Ominous Official Portrait of King Charles Panned as Banal at Best, Satanic at Worst

King Charles III Portrait, Royal Family
Royal Family, X

The first official portrait of King Charles III since his ascension to the British Throne, a swirling psychedelic red interpretation of the Monarch in his military uniform, has been widely criticised by the public and critics alike.

Falling in line with his longtime ambition to update the Monarchy and drag the British Royal Family into the 21st Century, the first official portrait of the King — painted by UK artist Jonathan Yeo — broke with traditional portraits in deploying postmodern elements while giving a nod to the King’s previous environmental activism.

The 8.5ft by 6.5ft portrait sees the King, sword in hand, dressed in the uniform of the Welsh Guards, for whom he was appointed as Regimental Colonel in 1975. The painting shrouds the British monarch in an abstract cloud of “vivid” red paint while a butterfly hangs above his right shoulder.

Yeo explained that the decision to include the butterfly was inspired by Charles’ passion for the green agenda, which “he has championed most of his life and certainly long before they became a mainstream conversation”.

The artist said that it also symbolised “metamorphosis”, with work on the portrait beginning before Charles ascended to the throne and being completed after he became King.

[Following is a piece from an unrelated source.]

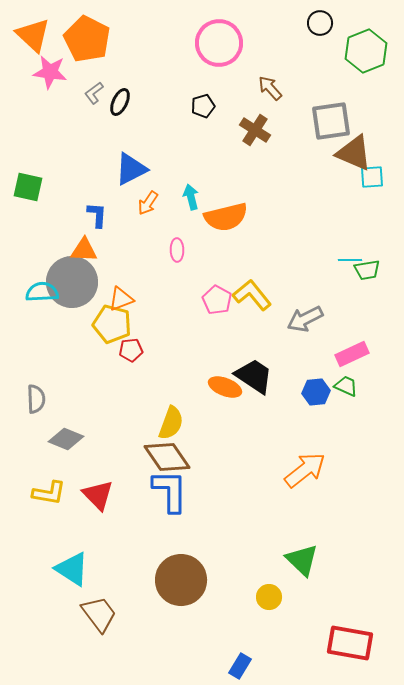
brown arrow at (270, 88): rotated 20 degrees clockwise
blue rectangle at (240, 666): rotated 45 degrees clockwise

“When I started this project, His Majesty The King was still His Royal Highness The Prince of Wales and much like the butterfly I’ve painted hovering over his shoulder, this portrait has evolved as the subject’s role in our public life has transformed,” Yeo said.

“In this case, my aim was also to make reference to the traditions of royal portraiture but in a way that reflects a 21st-century monarchy and, above all else, to communicate the subject’s deep humanity.

“I’m unimaginably grateful for the opportunity to capture such an extraordinary and unique person, especially at the historic moment of becoming King.”

The portrait was praised by the now-Queen, who alongside Prince Phillip, was also previously a subject of a Yeo portrait.

“Yes, you’ve got him,” Queen Camilla reportedly remarked to the artist at the unveiling, according to the BBC.

However, users on social media were not as impressed with the painting, with many claiming that the red cloud surrounding the King seemed Satanic or hellish. Others have claimed that mirroring the portrait side by side appears to show the outline of Baphomet.

Others were critical of the modernist portrait for failing to capture the essence of the King, with British art critic Jonathan Jones giving the painting one star in a review for the left-wing Guardian newspaper.

“There’s no insight into the king’s personality here, just a weird allegory about a monarch butterfly that Yeo says is a symbol of his metamorphosis from prince to king,” Jones wrote.

“A serious portrait would look hard and long at Charles (or anyone), not combine facile pseudo-portraiture with the cheery serotonin of random colour. We all know the king is more complex than this. The king knows he is more complex than this. It is a masterpiece of shallowness by an artist so ludicrously upbeat he should be called Jonathan Yo!” he quipped.

Yeo previously claimed headlines after creating a collage of cut-up pornographic magazines to create a pseudo-portrait of then-President George W. Bush in order to display the “assumed moral superiority of the extreme right in American politics.”

The portrait will be free for the public to view at the Philip Mould Gallery in London from May 16 to June 14 and then be put on display at Drapers’ Hall at the end of August.